Input data below:

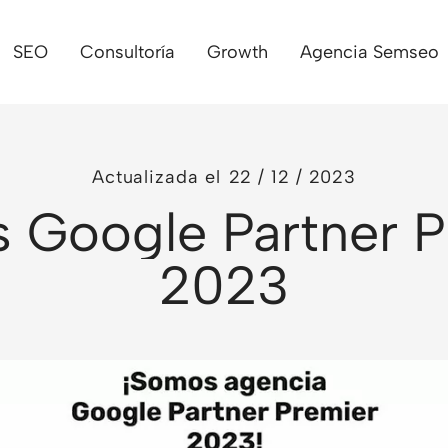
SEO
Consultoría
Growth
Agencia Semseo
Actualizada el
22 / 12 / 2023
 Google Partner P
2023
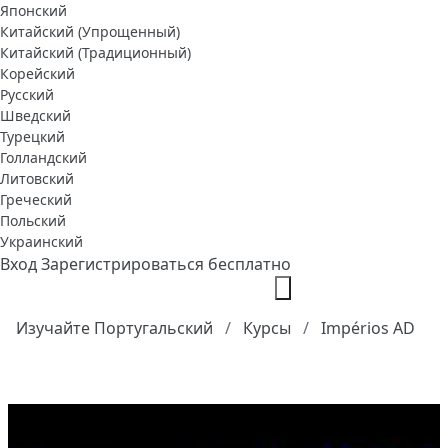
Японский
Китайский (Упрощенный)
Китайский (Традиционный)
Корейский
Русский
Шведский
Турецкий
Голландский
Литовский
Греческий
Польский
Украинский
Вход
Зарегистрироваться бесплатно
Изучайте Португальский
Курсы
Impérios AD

End of Input data.
Input data below:

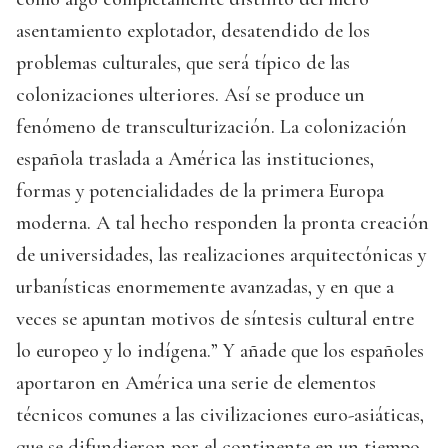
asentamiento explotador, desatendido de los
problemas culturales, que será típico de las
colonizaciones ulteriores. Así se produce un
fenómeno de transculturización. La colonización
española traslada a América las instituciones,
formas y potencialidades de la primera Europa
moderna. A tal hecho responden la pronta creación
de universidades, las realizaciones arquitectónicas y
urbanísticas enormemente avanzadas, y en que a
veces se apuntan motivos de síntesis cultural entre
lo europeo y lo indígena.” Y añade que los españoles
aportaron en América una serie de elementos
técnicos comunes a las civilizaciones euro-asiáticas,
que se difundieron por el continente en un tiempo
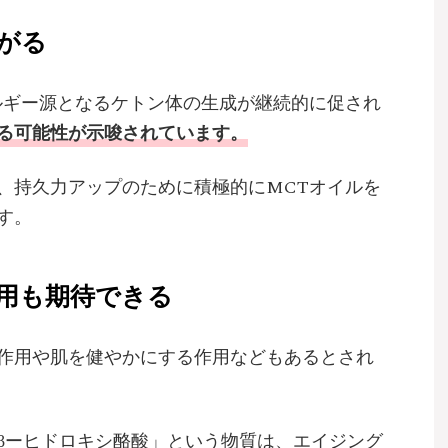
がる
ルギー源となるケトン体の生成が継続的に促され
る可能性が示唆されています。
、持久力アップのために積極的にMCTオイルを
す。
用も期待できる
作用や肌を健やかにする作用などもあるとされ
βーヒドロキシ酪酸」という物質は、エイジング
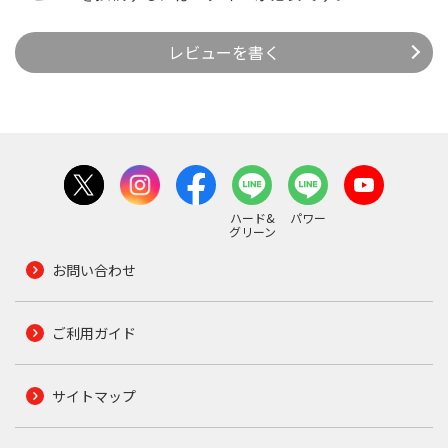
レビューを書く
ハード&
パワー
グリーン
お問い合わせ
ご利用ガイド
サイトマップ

End of Input data.

An exact copy is needed. It runs from the line above containing "Google Partner P" down to the line containing "Impérios AD", both included, with no pictures.

| Result below |
 Google Partner P
2023
Японский
Китайский (Упрощенный)
Китайский (Традиционный)
Корейский
Русский
Шведский
Турецкий
Голландский
Литовский
Греческий
Польский
Украинский
Вход
Зарегистрироваться бесплатно
Изучайте Португальский
Курсы
Impérios AD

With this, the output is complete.